Edit the api_version to v2 and the target to the IP of the Docker host running alertmanager:
alerting:
alertmanagers:
- api_version: v2
enable_http2: True
follow_redirects: True
scheme: http
timeout: 10s
static_configs:
- targets:
- "10.32.0.15:9093"b
Reload Prometheus with its new configuration (this will not restart anything):
docker exec -it lightbits-prometheus kill -1 1
Note that you can also more evasively restart Prometheus this way:
docker restart lightbits-prometheus
Testing the Alert
Assuming a proper configuration, alerts might already be coming in.
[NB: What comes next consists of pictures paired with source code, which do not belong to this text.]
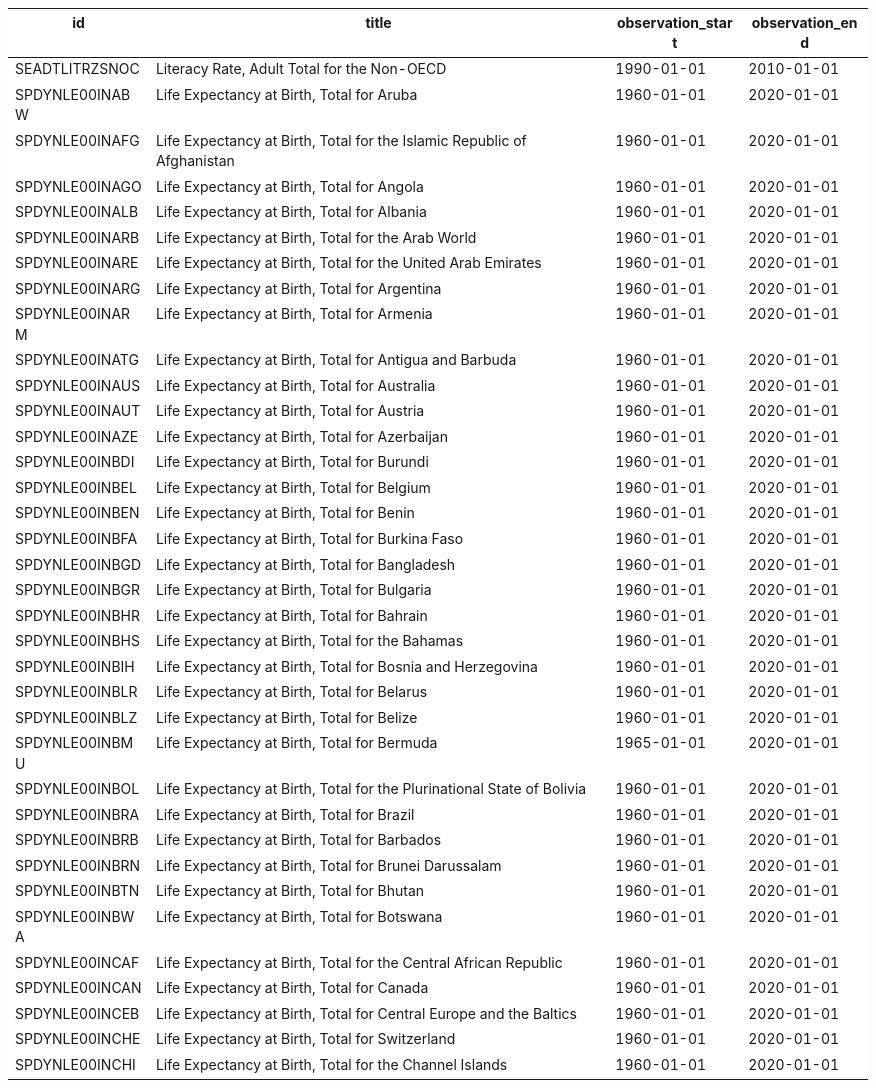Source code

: | id             | title                                                                                       | observation_start   | observation_end   |
|----------------|---------------------------------------------------------------------------------------------|---------------------|-------------------|
| SEADTLITRZSNOC | Literacy Rate, Adult Total for the Non-OECD                                                 | 1990-01-01          | 2010-01-01        |
| SPDYNLE00INABW | Life Expectancy at Birth, Total for Aruba                                                   | 1960-01-01          | 2020-01-01        |
| SPDYNLE00INAFG | Life Expectancy at Birth, Total for the Islamic Republic of Afghanistan                     | 1960-01-01          | 2020-01-01        |
| SPDYNLE00INAGO | Life Expectancy at Birth, Total for Angola                                                  | 1960-01-01          | 2020-01-01        |
| SPDYNLE00INALB | Life Expectancy at Birth, Total for Albania                                                 | 1960-01-01          | 2020-01-01        |
| SPDYNLE00INARB | Life Expectancy at Birth, Total for the Arab World                                          | 1960-01-01          | 2020-01-01        |
| SPDYNLE00INARE | Life Expectancy at Birth, Total for the United Arab Emirates                                | 1960-01-01          | 2020-01-01        |
| SPDYNLE00INARG | Life Expectancy at Birth, Total for Argentina                                               | 1960-01-01          | 2020-01-01        |
| SPDYNLE00INARM | Life Expectancy at Birth, Total for Armenia                                                 | 1960-01-01          | 2020-01-01        |
| SPDYNLE00INATG | Life Expectancy at Birth, Total for Antigua and Barbuda                                     | 1960-01-01          | 2020-01-01        |
| SPDYNLE00INAUS | Life Expectancy at Birth, Total for Australia                                               | 1960-01-01          | 2020-01-01        |
| SPDYNLE00INAUT | Life Expectancy at Birth, Total for Austria                                                 | 1960-01-01          | 2020-01-01        |
| SPDYNLE00INAZE | Life Expectancy at Birth, Total for Azerbaijan                                              | 1960-01-01          | 2020-01-01        |
| SPDYNLE00INBDI | Life Expectancy at Birth, Total for Burundi                                                 | 1960-01-01          | 2020-01-01        |
| SPDYNLE00INBEL | Life Expectancy at Birth, Total for Belgium                                                 | 1960-01-01          | 2020-01-01        |
| SPDYNLE00INBEN | Life Expectancy at Birth, Total for Benin                                                   | 1960-01-01          | 2020-01-01        |
| SPDYNLE00INBFA | Life Expectancy at Birth, Total for Burkina Faso                                            | 1960-01-01          | 2020-01-01        |
| SPDYNLE00INBGD | Life Expectancy at Birth, Total for Bangladesh                                              | 1960-01-01          | 2020-01-01        |
| SPDYNLE00INBGR | Life Expectancy at Birth, Total for Bulgaria                                                | 1960-01-01          | 2020-01-01        |
| SPDYNLE00INBHR | Life Expectancy at Birth, Total for Bahrain                                                 | 1960-01-01          | 2020-01-01        |
| SPDYNLE00INBHS | Life Expectancy at Birth, Total for the Bahamas                                             | 1960-01-01          | 2020-01-01        |
| SPDYNLE00INBIH | Life Expectancy at Birth, Total for Bosnia and Herzegovina                                  | 1960-01-01          | 2020-01-01        |
| SPDYNLE00INBLR | Life Expectancy at Birth, Total for Belarus                                                 | 1960-01-01          | 2020-01-01        |
| SPDYNLE00INBLZ | Life Expectancy at Birth, Total for Belize                                                  | 1960-01-01          | 2020-01-01        |
| SPDYNLE00INBMU | Life Expectancy at Birth, Total for Bermuda                                                 | 1965-01-01          | 2020-01-01        |
| SPDYNLE00INBOL | Life Expectancy at Birth, Total for the Plurinational State of Bolivia                      | 1960-01-01          | 2020-01-01        |
| SPDYNLE00INBRA | Life Expectancy at Birth, Total for Brazil                                                  | 1960-01-01          | 2020-01-01        |
| SPDYNLE00INBRB | Life Expectancy at Birth, Total for Barbados                                                | 1960-01-01          | 2020-01-01        |
| SPDYNLE00INBRN | Life Expectancy at Birth, Total for Brunei Darussalam                                       | 1960-01-01          | 2020-01-01        |
| SPDYNLE00INBTN | Life Expectancy at Birth, Total for Bhutan                                                  | 1960-01-01          | 2020-01-01        |
| SPDYNLE00INBWA | Life Expectancy at Birth, Total for Botswana                                                | 1960-01-01          | 2020-01-01        |
| SPDYNLE00INCAF | Life Expectancy at Birth, Total for the Central African Republic                            | 1960-01-01          | 2020-01-01        |
| SPDYNLE00INCAN | Life Expectancy at Birth, Total for Canada                                                  | 1960-01-01          | 2020-01-01        |
| SPDYNLE00INCEB | Life Expectancy at Birth, Total for Central Europe and the Baltics                          | 1960-01-01          | 2020-01-01        |
| SPDYNLE00INCHE | Life Expectancy at Birth, Total for Switzerland                                             | 1960-01-01          | 2020-01-01        |
| SPDYNLE00INCHI | Life Expectancy at Birth, Total for the Channel Islands                                     | 1960-01-01          | 2020-01-01        |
However, the system can be manually tested.
Send a test alert (this sends an alert with the name-testalert from instance1 with severity=critical):
docker exec -it alertmanager amtool alert add alertname=testalert instance=instance1 severity=critical --alertmanager.url 'http://localhost:9093'
The alert should appear in your alert list now. It only lists alerts that need to be silenced:
docker exec -it alertmanager amtool alert query --alertmanager.url 'http://localhost:9093'
# Output:
Alertname Starts At Summary State
testalert 2024-03-29 06:25:14 UTC active
The alert should appear in your email inbox within 30 seconds or so:

Silence the alert from the UI, or with amtool. Note that a comment is required.
docker exec -it alertmanager amtool silence add alertname=testalert --comment "Silencing test alert" --alertmanager.url 'http://localhost:9093'
The output will show the unique ID of the silenced alert. Also, the output of the query command should no longer show the testalert.